__DIRECTIONS FOR THIS TASK__: Starting at the line that contains "1154 163 8.21", return every line down to the end of the records below, exactly as written.

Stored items
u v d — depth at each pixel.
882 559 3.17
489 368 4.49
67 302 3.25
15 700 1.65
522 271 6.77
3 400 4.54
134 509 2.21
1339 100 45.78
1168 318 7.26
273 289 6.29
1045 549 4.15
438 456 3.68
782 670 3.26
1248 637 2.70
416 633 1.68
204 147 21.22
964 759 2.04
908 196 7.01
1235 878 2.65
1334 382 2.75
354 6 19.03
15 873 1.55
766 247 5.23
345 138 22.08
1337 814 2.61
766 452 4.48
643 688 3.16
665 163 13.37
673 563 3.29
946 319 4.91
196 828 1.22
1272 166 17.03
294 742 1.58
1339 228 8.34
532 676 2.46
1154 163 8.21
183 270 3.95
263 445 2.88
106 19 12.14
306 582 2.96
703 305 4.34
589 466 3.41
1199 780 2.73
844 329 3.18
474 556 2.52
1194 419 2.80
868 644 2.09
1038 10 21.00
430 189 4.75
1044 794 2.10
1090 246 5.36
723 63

__ANSWER BOX__:
1154 163 8.21
183 270 3.95
263 445 2.88
106 19 12.14
306 582 2.96
703 305 4.34
589 466 3.41
1199 780 2.73
844 329 3.18
474 556 2.52
1194 419 2.80
868 644 2.09
1038 10 21.00
430 189 4.75
1044 794 2.10
1090 246 5.36
723 63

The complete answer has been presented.